Renewables' deep-sea mining conundrum
British scientists exploring an underwater mountain in the Atlantic Ocean have discovered a treasure trove of rare minerals.
Their investigation of a seamount more than 500km (300 miles) from the Canary Islands has revealed a crust of "astonishingly rich" rock.
Samples brought back to the surface contain the scarce substance tellurium in concentrations 50,000 times higher than in deposits on land.
Tellurium is used in a type of advanced solar panel, so the discovery raises a difficult question about whether the push for renewable energy may encourage mining of the seabed.
The rocks also contain what are called rare earth elements that are used in wind turbines and electronics.
Known as Tropic Seamount, the mountain stands about 3,000m tall – about the size of one of the middle-ranging Alpine summits – with a large plateau at its top, lying about 1,000m below the ocean surface.
Using robotic submarines, researchers from the UK's National Oceanography Centre found that the crust is dark and fine-grained and stretches in a layer roughly 4cm thick over the entire surface of the mountain.
Dr Bram Murton, the leader of the expedition, told the BBC that he had been expecting to find abundant minerals on the seamount but not in such concentrations.
"These crusts are astonishingly rich and that's what makes these rocks so incredibly special and valuable from a resource perspective."
He has calculated that the 2,670 tonnes of tellurium on this single seamount represents one-twelfth of the world's total supply.
And Dr Murton has come up with a hypothetical estimate that if the entire deposit could be extracted and used to make solar panels, it could meet 65% of the UK's electricity demand.
He says he is not advocating deep-sea mining, which has yet to start anywhere in the world and is likely to be highly controversial because of the damage it could cause to the marine environment.
But Dr Murton does want his team's discovery, part of a major research project called MarineE-Tech, to trigger a debate about where vital resources should come from.
"If we need green energy supplies, then we need the raw materials to make the devices that produce the energy so, yes, the raw materials have to come from somewhere.
"We either dig them up from the ground and make a very large hole or dig them from the seabed and make a comparatively smaller hole.
"It's a dilemma for society - nothing we do comes without a cost."
Scientists are now weighing up the relative risks and merits of mining on land as opposed to on the seabed.
Mines on land often require forests and villages to be cleared, overlying rocks to be removed and roads or railways to be built in order to extract ores with relatively weak concentrations of minerals.
By contrast, mines on the seabed would extract far richer ores, covering a smaller area and with no immediate impact on people - but instead killing marine life wherever digging machines are deployed and potentially devastating a far wider area.
One major concern is the effect of plumes of dust, stirred up by excavation of the ocean floor, spreading for long distances and smothering all life wherever it settles.

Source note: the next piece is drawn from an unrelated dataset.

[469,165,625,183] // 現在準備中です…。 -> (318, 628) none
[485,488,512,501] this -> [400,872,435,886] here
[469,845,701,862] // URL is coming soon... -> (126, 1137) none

To understand the implications, the expedition to Tropic Seamount conducted an experiment, the first of its kind, to mimic the effects of mining and to measure the resulting plume.

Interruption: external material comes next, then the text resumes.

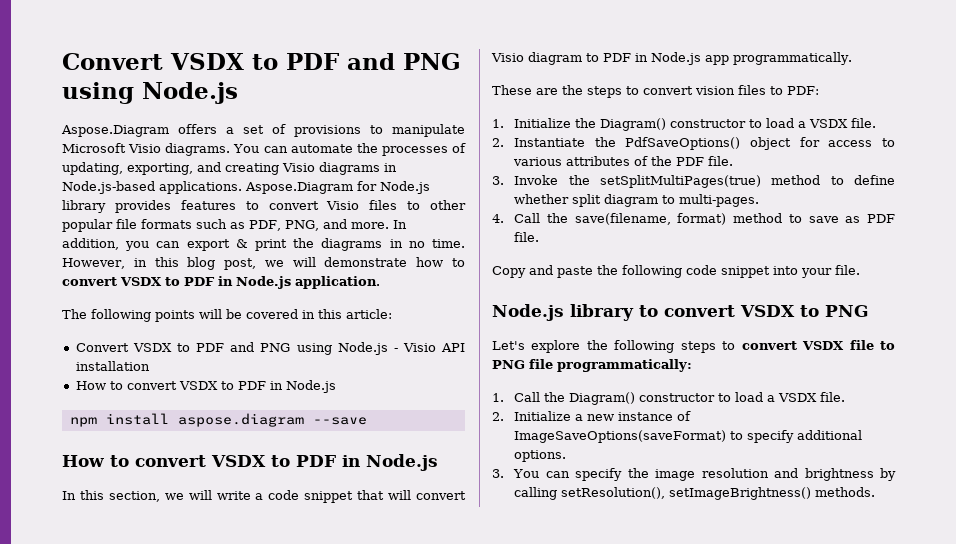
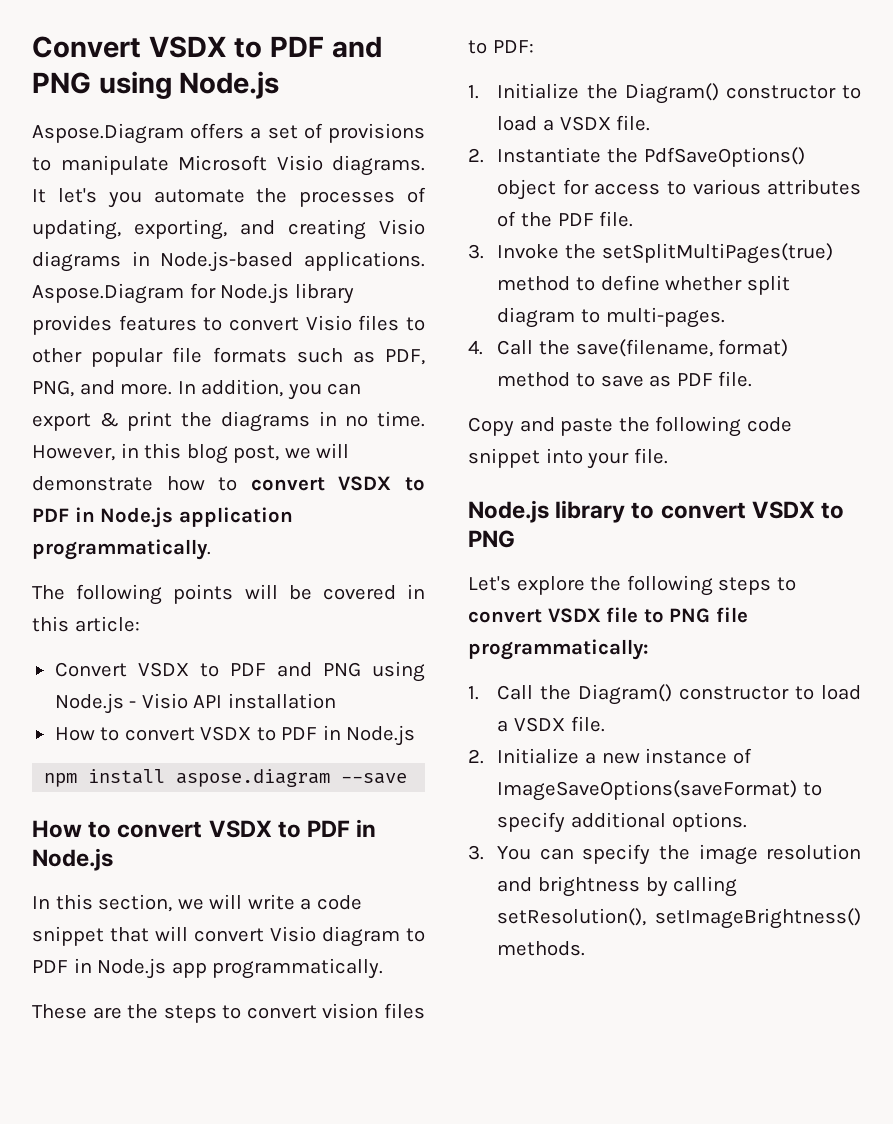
[233,144,288,153] You can -> [32,188,142,208] It let's you
[295,276,380,289] application. -> [178,507,293,527] [32,539,211,560] application programmatically.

Deploying from the UK research ship James Cook, a remotely operated vehicle deliberately pumped out hundreds of litres of sediment-filled water every minute while other robotic sensors were positioned downstream in the ocean current.
According to Dr Murton, early results indicate that dust was hard to detect 1km away from the source of the plume, suggesting that the impact of mining could be more localised than many fear.
But this comes as different disciplines within marine science are coming up with a range of perspectives on this emerging development.
A study led by Dr Daniel Jones, also at the NOC, reviewed evidence of seabed exploration and found that in the wake of mining many marine creatures would be likely to recover within a year but that few would return to their previous levels even after two decades.
Another study focused on tiny organisms on the floor of the Pacific Ocean in a region known as the Clarion-Clipperton Zone, which stretches in a belt south of Hawaii.
Much of this zone has been licensed by the UN's International Seabed Authority to companies from more than a dozen countries to search for minerals in the potato-sized rocks or "nodules" lying on the seabed.
Prof Andy Gooday, also of the NOC, and colleagues found that among the metals-rich nodules, there is a far greater diversity of single-celled organisms called xenophyophores than previously thought.
Their research identified as many as 34 species of these lifeforms that are new to science.
These organisms occupy one of the lower rungs in the food chain and also play an important role by forming hard shell-like structures, like miniature coral reefs, that provide habitats for other creatures.
Prof Gooday says that the range of life in the sediments of the deep ocean can be compared with that of a tropical rainforest and that "life on the ocean floor is more dynamic" than anyone expected.
He believes it is unlikely that seabed mining would cause species to go extinct but that the impact locally would be severe.
"If you eliminate these xenophyphores, which are very fragile and would certainly be destroyed by mining, it would destroy habitat structure for other organisms.